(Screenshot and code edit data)
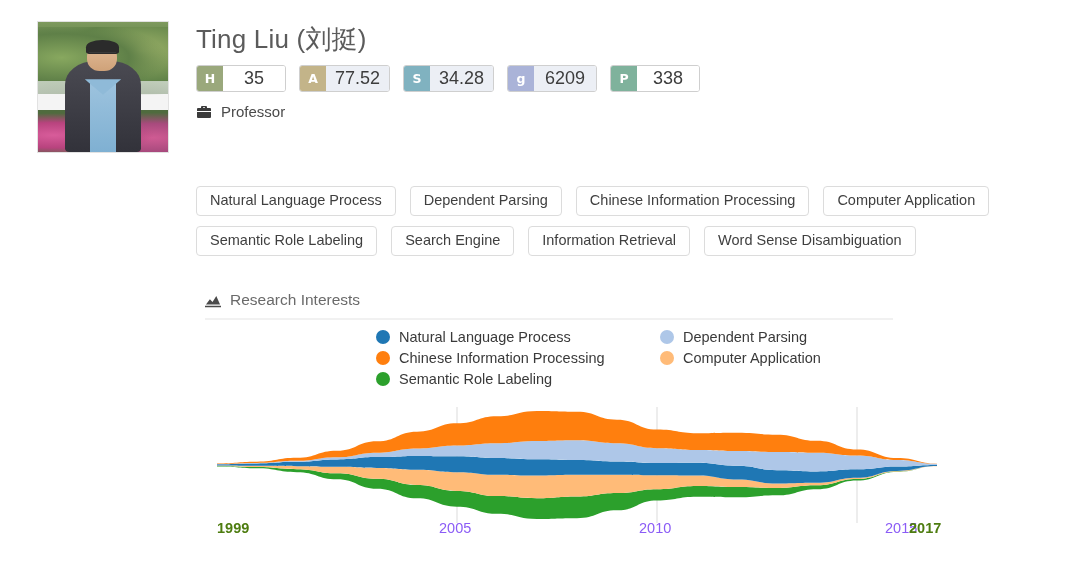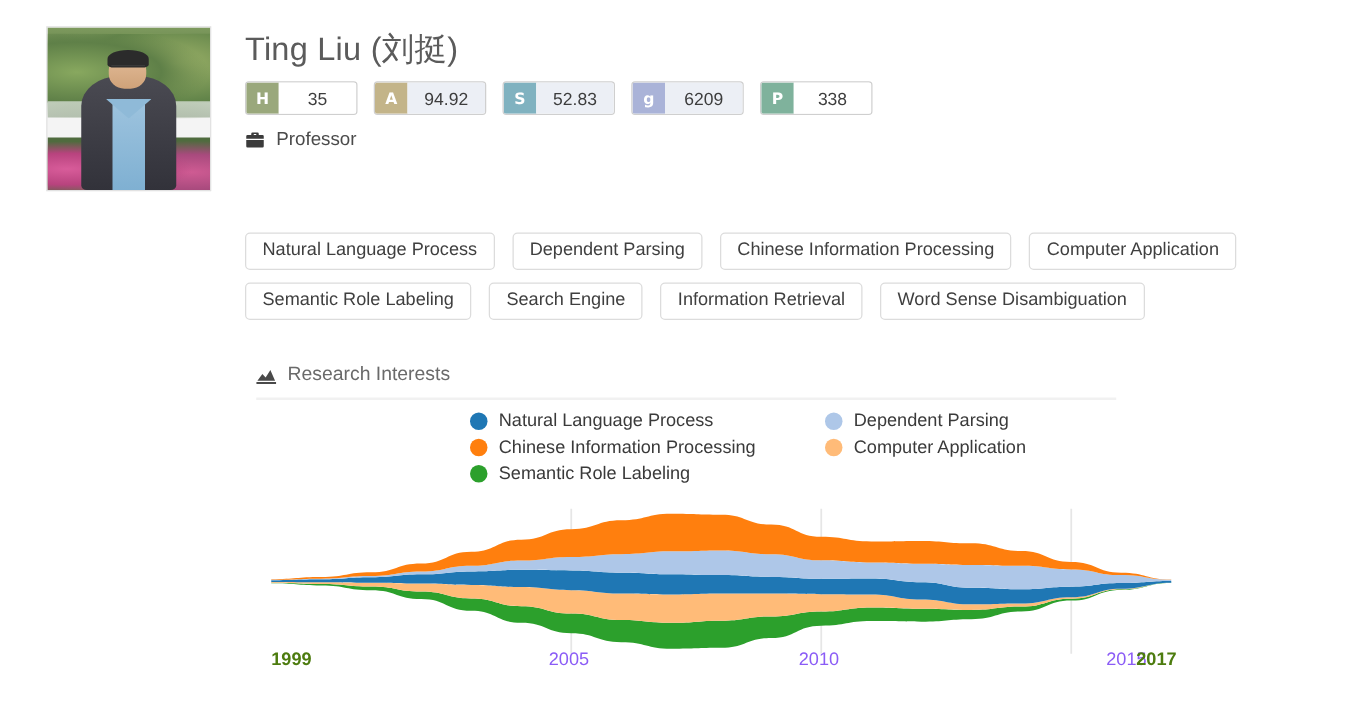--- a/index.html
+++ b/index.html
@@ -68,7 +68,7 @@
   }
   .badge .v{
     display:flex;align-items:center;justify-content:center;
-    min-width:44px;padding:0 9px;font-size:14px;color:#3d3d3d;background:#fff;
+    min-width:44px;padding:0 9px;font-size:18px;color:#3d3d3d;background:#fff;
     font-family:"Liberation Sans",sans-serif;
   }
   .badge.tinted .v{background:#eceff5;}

--

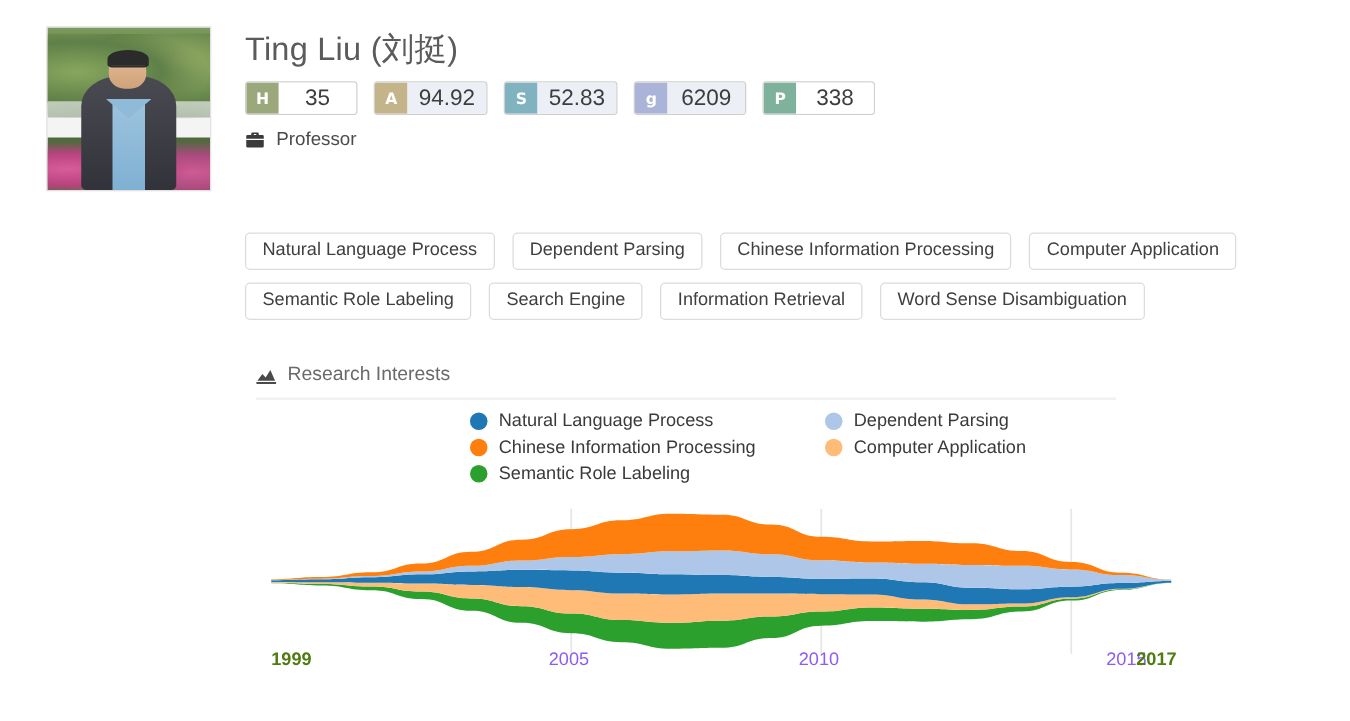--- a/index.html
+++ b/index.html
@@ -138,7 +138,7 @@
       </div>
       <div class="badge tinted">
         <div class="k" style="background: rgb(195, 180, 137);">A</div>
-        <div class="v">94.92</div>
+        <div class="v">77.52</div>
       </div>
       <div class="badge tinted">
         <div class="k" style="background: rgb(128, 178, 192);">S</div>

### WHAT IS EXPECTED:
Reply with nothing but the count of lines in the entries above that contain "class".

### ANSWER SECTION:
6